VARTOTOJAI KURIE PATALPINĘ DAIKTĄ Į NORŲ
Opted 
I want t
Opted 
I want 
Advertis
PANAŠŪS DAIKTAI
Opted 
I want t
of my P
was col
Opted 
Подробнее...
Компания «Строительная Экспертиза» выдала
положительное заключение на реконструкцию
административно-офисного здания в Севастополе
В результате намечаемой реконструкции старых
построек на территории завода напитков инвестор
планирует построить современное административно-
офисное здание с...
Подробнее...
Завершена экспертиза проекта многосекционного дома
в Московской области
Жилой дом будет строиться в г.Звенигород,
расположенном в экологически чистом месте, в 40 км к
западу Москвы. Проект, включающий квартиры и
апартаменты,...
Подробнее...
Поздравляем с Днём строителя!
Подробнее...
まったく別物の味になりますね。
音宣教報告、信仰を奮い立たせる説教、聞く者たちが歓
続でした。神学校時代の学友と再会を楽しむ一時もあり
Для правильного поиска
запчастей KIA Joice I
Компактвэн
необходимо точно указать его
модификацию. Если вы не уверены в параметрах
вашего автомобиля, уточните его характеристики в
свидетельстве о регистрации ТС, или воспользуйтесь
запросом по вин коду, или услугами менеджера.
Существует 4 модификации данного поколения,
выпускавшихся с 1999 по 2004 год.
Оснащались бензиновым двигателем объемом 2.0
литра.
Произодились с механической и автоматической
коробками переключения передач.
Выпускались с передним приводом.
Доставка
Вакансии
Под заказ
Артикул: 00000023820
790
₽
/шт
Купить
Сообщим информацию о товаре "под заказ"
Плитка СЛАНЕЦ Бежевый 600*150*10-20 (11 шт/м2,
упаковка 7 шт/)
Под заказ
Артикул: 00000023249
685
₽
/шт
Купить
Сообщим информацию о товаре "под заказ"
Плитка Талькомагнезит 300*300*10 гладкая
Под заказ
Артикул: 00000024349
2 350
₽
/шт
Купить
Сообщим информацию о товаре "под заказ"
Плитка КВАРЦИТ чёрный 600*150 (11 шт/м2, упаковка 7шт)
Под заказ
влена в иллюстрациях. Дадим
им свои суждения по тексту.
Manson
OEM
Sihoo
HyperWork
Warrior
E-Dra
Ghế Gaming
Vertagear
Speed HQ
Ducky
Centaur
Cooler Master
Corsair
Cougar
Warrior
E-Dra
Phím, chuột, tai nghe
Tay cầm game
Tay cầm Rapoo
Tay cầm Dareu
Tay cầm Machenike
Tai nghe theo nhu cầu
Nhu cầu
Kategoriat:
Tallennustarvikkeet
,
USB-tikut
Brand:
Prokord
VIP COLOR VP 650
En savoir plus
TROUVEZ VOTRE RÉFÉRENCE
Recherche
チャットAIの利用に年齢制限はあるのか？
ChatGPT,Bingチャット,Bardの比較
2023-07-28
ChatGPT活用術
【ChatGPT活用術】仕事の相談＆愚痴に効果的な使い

◇ ◇ ◇ ◇ ◇

» TASK BRIEF
Reproduce, word for word, the lines of the records from the very first one through the line containing "коробками переключения передач.", both included, and nothing else.

» RESPONSE
VARTOTOJAI KURIE PATALPINĘ DAIKTĄ Į NORŲ
Opted 
I want t
Opted 
I want 
Advertis
PANAŠŪS DAIKTAI
Opted 
I want t
of my P
was col
Opted 
Подробнее...
Компания «Строительная Экспертиза» выдала
положительное заключение на реконструкцию
административно-офисного здания в Севастополе
В результате намечаемой реконструкции старых
построек на территории завода напитков инвестор
планирует построить современное административно-
офисное здание с...
Подробнее...
Завершена экспертиза проекта многосекционного дома
в Московской области
Жилой дом будет строиться в г.Звенигород,
расположенном в экологически чистом месте, в 40 км к
западу Москвы. Проект, включающий квартиры и
апартаменты,...
Подробнее...
Поздравляем с Днём строителя!
Подробнее...
まったく別物の味になりますね。
音宣教報告、信仰を奮い立たせる説教、聞く者たちが歓
続でした。神学校時代の学友と再会を楽しむ一時もあり
Для правильного поиска
запчастей KIA Joice I
Компактвэн
необходимо точно указать его
модификацию. Если вы не уверены в параметрах
вашего автомобиля, уточните его характеристики в
свидетельстве о регистрации ТС, или воспользуйтесь
запросом по вин коду, или услугами менеджера.
Существует 4 модификации данного поколения,
выпускавшихся с 1999 по 2004 год.
Оснащались бензиновым двигателем объемом 2.0
литра.
Произодились с механической и автоматической
коробками переключения передач.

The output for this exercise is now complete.